| TASK INSTRUCTIONS |
1. Render this sentence from the stock plan excerpt in Spanish: "The Committee shall have the sole discretion to establish the terms and conditions applicable to any alternative made available for payment of the Stock Option exercise price."
2. Write the next part of the stock plan excerpt, picking up after its last sentence.

| DOCUMENT SEGMENT |
The Committee shall have the sole discretion to establish the terms and conditions applicable to any alternative made available for payment of the Stock Option exercise price.

 

Section 6. Stock Awards.

 

6.1 Grant.

 

The Committee may, in its discretion, (a) grant shares of Common Stock under the Plan to any Participant without consideration from such Participant or (b) sell shares of Common Stock under the Plan to any Participant for such amount of cash, Common Stock or other consideration as the Committee deems appropriate.

 

6.2 Stock Award Agreement.

 

Each share of Common Stock granted or sold hereunder shall be subject to such restrictions, conditions and other terms as the Board may determine at the time of grant or sale, the general provisions of the Plan, the restrictions, terms and conditions of the related Stock Award Agreement, and the following specific rules:

 

(a) The Award Agreement shall specify whether the shares of Common Stock are granted or sold to the Participant and such other provisions, not inconsistent with the terms and conditions of the Plan, as the Committee shall determine.

 

(b) The restrictions to which the shares of Common Stock awarded hereunder are subject shall lapse as provided in Stock Award Agreement; provided that the Committee shall have the discretion to accelerate the date as of which the restrictions lapse with respect to any Award held by a Participant in the event of the Participant’s termination of employment with the Company, or service on the Board, without cause (as determined by the Committee in its sole discretion).

| PROVIDED RECORDS |

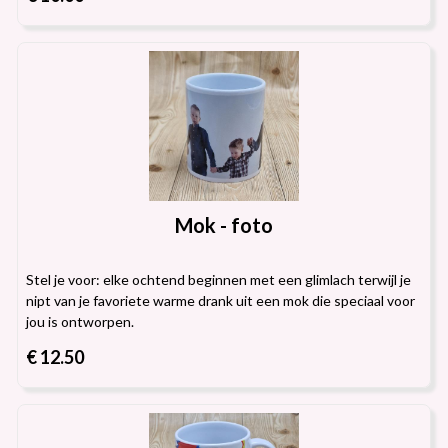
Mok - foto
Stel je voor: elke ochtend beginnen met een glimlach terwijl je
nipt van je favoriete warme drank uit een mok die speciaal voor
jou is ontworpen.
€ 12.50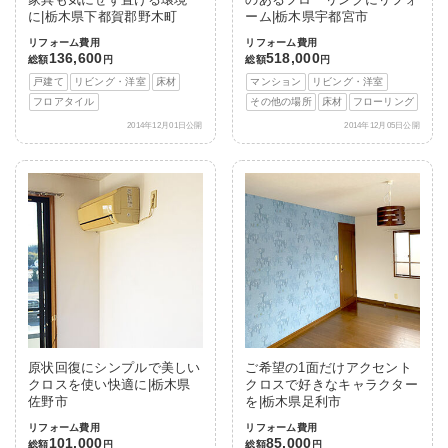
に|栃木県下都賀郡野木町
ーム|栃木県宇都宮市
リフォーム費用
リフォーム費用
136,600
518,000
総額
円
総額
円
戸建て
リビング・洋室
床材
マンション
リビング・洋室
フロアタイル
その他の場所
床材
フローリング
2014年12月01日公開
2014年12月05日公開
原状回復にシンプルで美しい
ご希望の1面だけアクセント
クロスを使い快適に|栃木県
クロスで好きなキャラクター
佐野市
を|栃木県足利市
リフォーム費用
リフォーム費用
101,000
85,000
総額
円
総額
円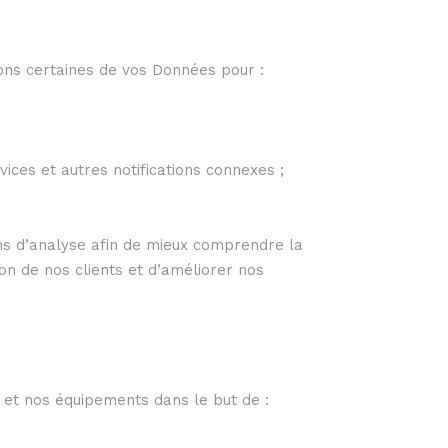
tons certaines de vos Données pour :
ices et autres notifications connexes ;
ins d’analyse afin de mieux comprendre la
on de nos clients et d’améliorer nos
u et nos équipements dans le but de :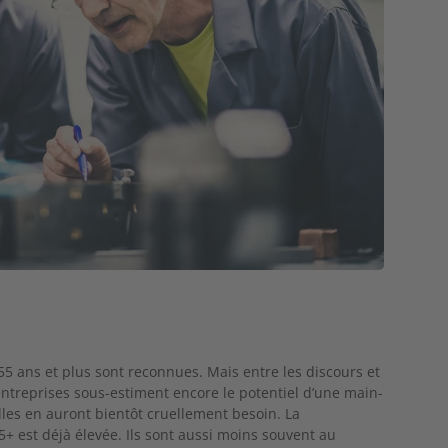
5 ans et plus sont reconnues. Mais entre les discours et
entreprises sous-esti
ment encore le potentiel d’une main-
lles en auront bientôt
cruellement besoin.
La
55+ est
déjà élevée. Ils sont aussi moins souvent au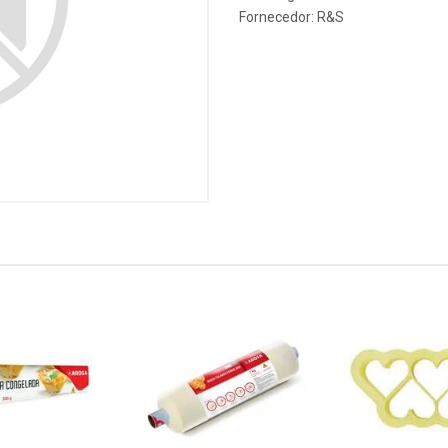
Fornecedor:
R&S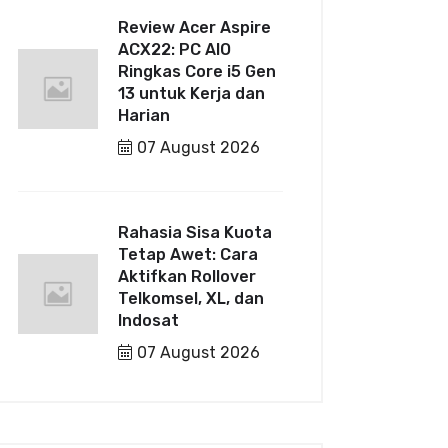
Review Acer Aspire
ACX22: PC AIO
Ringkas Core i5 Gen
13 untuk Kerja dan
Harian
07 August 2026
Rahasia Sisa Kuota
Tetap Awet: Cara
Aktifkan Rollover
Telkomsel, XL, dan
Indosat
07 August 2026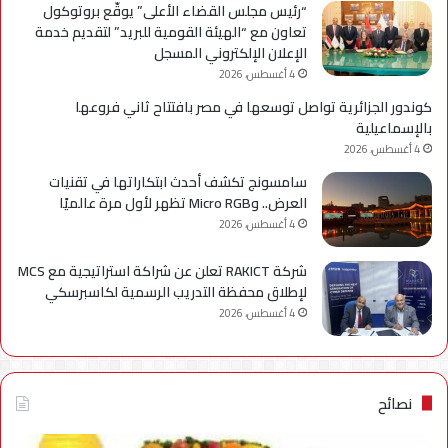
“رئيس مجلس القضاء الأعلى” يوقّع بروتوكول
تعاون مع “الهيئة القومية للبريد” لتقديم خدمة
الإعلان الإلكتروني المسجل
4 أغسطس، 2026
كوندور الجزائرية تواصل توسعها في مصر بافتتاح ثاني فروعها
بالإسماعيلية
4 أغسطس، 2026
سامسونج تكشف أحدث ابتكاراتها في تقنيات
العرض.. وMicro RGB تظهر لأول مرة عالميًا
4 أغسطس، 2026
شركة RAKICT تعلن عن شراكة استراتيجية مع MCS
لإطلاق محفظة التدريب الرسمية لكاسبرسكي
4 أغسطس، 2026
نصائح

| RESPONSES TO THE EXERCISE |
1. El Comité tendrá la facultad discrecional exclusiva de establecer los términos y condiciones aplicables a cualquier alternativa que se ofrezca para el pago del precio de ejercicio de la Opción sobre Acciones.

2.
 

(c) Except as provided in this subsection (c) and unless otherwise set forth in the related Stock Award Agreement, the Participant receiving a grant of or purchasing Common Stock shall thereupon be a stockholder with respect to such shares and shall have the rights of a stockholder with respect to such shares, including the right to vote such shares and to receive dividends and other distributions paid with respect to such shares; provided that any dividends or other distributions payable with respect to the Stock Award shall be accumulated and held by the Company and paid to the Participant only upon, and to the extent, the restrictions lapse in accordance with the terms of the applicable Stock Award Agreement. Any such dividends or other distributions held by the Company attributable to the portion of a Stock Award that is forfeited shall also be forfeited.

 

Section 7. Stock Unit Awards.

 

7.1 Grant.

 

The Committee may, in its discretion, grant Stock Unit Awards to any Participant. Each Stock Unit subject to the Award shall entitle the Participant to receive, on the date or the occurrence of an event (including the attainment of performance goals) as described in the Stock Unit Award Agreement, a share of Common Stock or cash equal to the Fair Market Value of a share of Common Stock on the date of such event as provided in the Stock Unit Award Agreement.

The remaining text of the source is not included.